God is God and I am not. I am not God nor do I want to be. I never can or could save myself from myself. Yet He not only rescued me, he CHANGED me. Changed me to be different, to a person of His desires. He used my wrong words, thoughts, feelings and decisions and changed them so that coming out of fires I am not burned, but purified.
It was still painful.
If I had to do it all over again, I would in a heart beat, because never do I want to go back to a heart that wanted me over God.
Will I ever feel that way again, me over God? Will I ever have to learn the hard way again? Yes and yes.
Does that make the past of hardships a waste?
Oh no. Nunca.
Would I want another month of another outreach of team mates struggling and watching them with no action I can do to release their pain? Another 6 months of hurting team mates with my flaws? Arguments, tears, earthly sorrows?
Of course I don’t want to relive those trials. But the growth. The fruit!!
I’d choose to follow Him again, and I will keep choosing Him. Again and again.
I would keep being wrong and brought to humility for the ways I’ve gotten to know Him. And I will keep being wrong.
But there is a grace upon grace I will live under. Broken, growing, proclaiming and giving away my life for the rescuer to come and do what He does.
This love to live will keep going as a choice to be made as long as earth remains. New people, new sufferings, and new circumstances. I heard his voice for the first time in this way with these 5 people and that country, so they will always be part of the foundation God instilled in me.
If I could, would I go back to have those precious times again? No. I would not. Not because it was too hard, not because He wasn’t faithful, but because that was for then and I’m living in now.

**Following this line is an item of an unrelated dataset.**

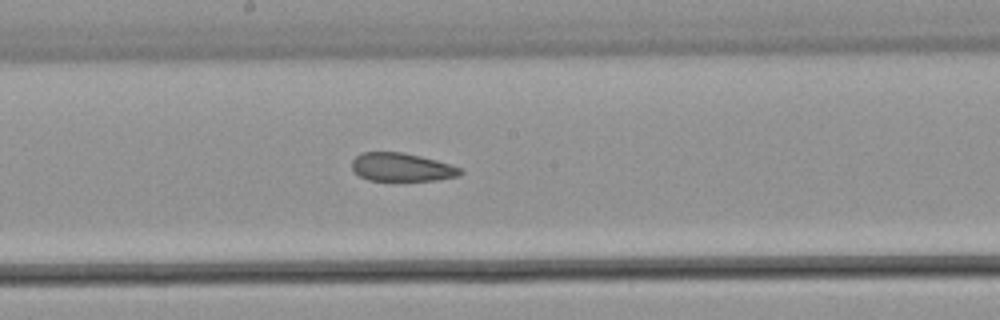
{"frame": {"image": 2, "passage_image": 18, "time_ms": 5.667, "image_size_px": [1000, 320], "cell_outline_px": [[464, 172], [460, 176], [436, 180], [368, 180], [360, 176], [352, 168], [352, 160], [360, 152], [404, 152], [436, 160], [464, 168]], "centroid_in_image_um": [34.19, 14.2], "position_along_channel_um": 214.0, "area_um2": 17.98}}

Living once again in the States, there is either a whirlwind of emotion, or not much processing at all. There arn’t words to how I’m doing, there arn’t emotions to describe how it feels to be back, or what living in another country for 6 months was like. Someday there will be words and feelings, but for now there are not. Thank you to everyone who extends grace to us as we re-integrate in a way that looks different than before.